Lois: (Impatiently) Then you won't hurry?

Julie: Why should I?

Lois: I've got a date.

Julie: Here at the house?

Lois: None of your business.

(Julie shrugs the visible tips of her shoulders and stirs the water into ripples.)

Julie: So be it.

Lois: Oh, for Heaven's sake, yes! I have a date here, at the house—in a way.

Julie: In a way?

Lois: He isn't coming in. He's calling for me and we're walking.

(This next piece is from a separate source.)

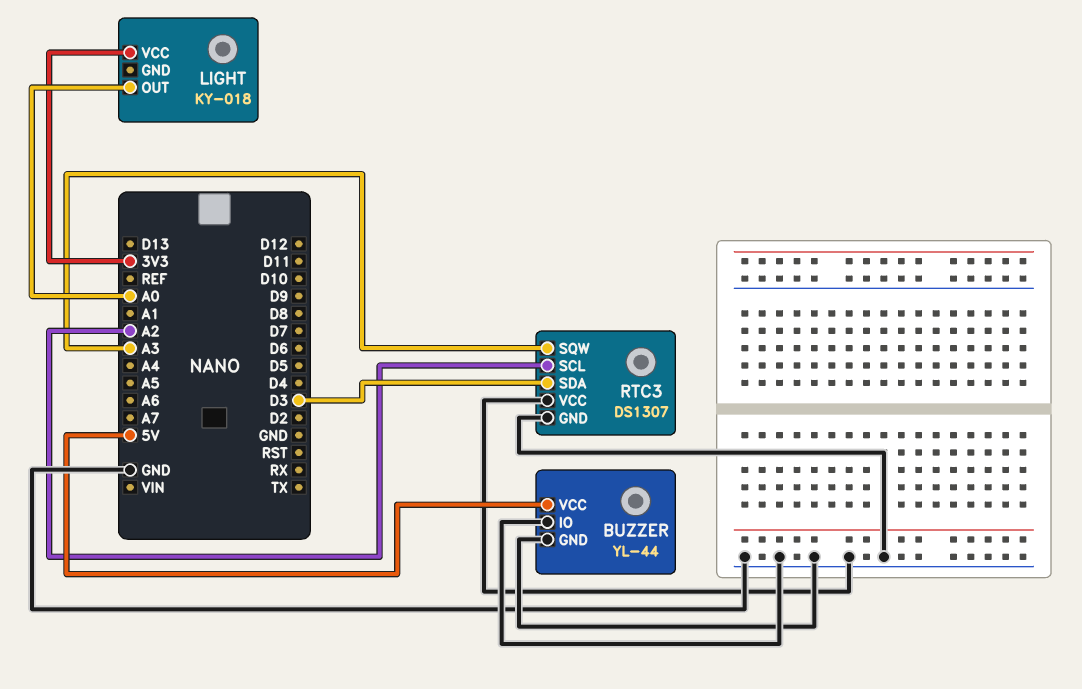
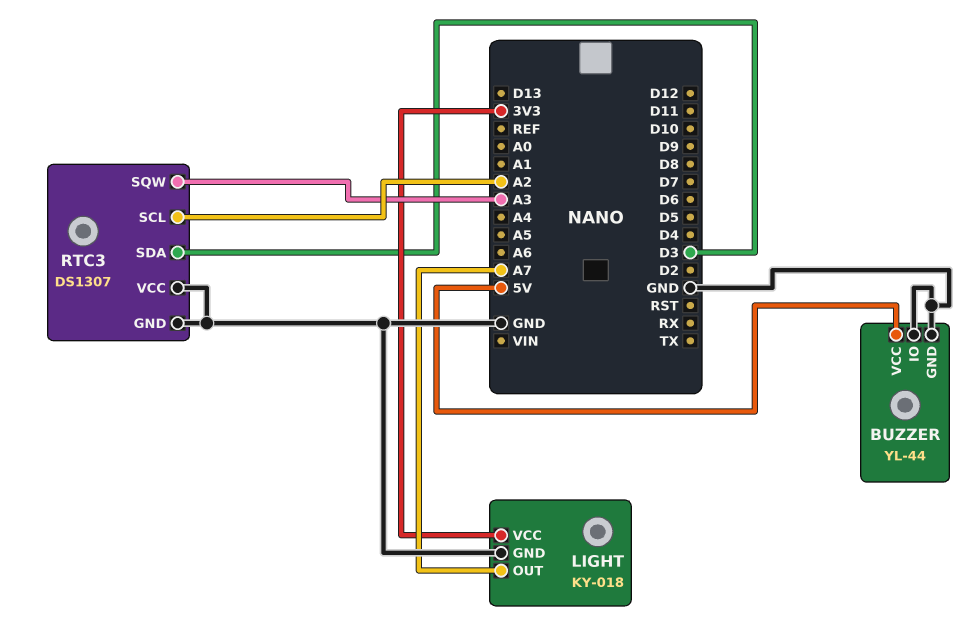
LIGHT pin GND: none -> GND
LIGHT pin OUT: A0 -> A7

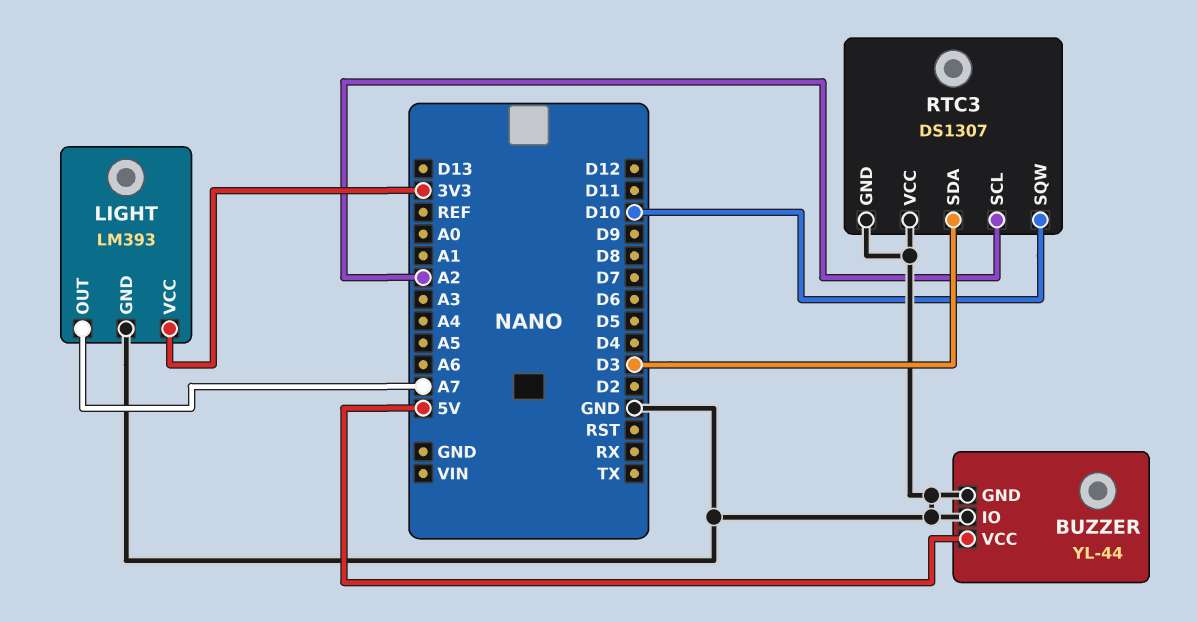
LIGHT: KY-018 -> LM393
RTC3 pin SQW: A3 -> D10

Julie: (Raising her eyebrows) Oh, the plot clears. It's that literary Mr. Calkins. I thought you promised mother you wouldn't invite him in.

Lois: (Desperately) She's so idiotic. She detests him because he's just got a divorce. Of course she's had more expedience than I have, but——

Julie: (Wisely) Don't let her kid you! Experience is the biggest gold brick in the world. All older people have it for sale.

Lois: I like him. We talk literature.

Julie: Oh, so that's why I've noticed all these weighty, books around the house lately.

Lois: He lends them to me.

Julie: Well, you've got to play his game. When in Rome do as the Romans would like to do. But I'm through with books. I'm all educated.

Lois: You're very inconsistent—last summer you read every day.

Julie: If I were consistent I'd still be living on warm milk out of a bottle.

Lois: Yes, and probably my bottle. But I like Mr. Calkins.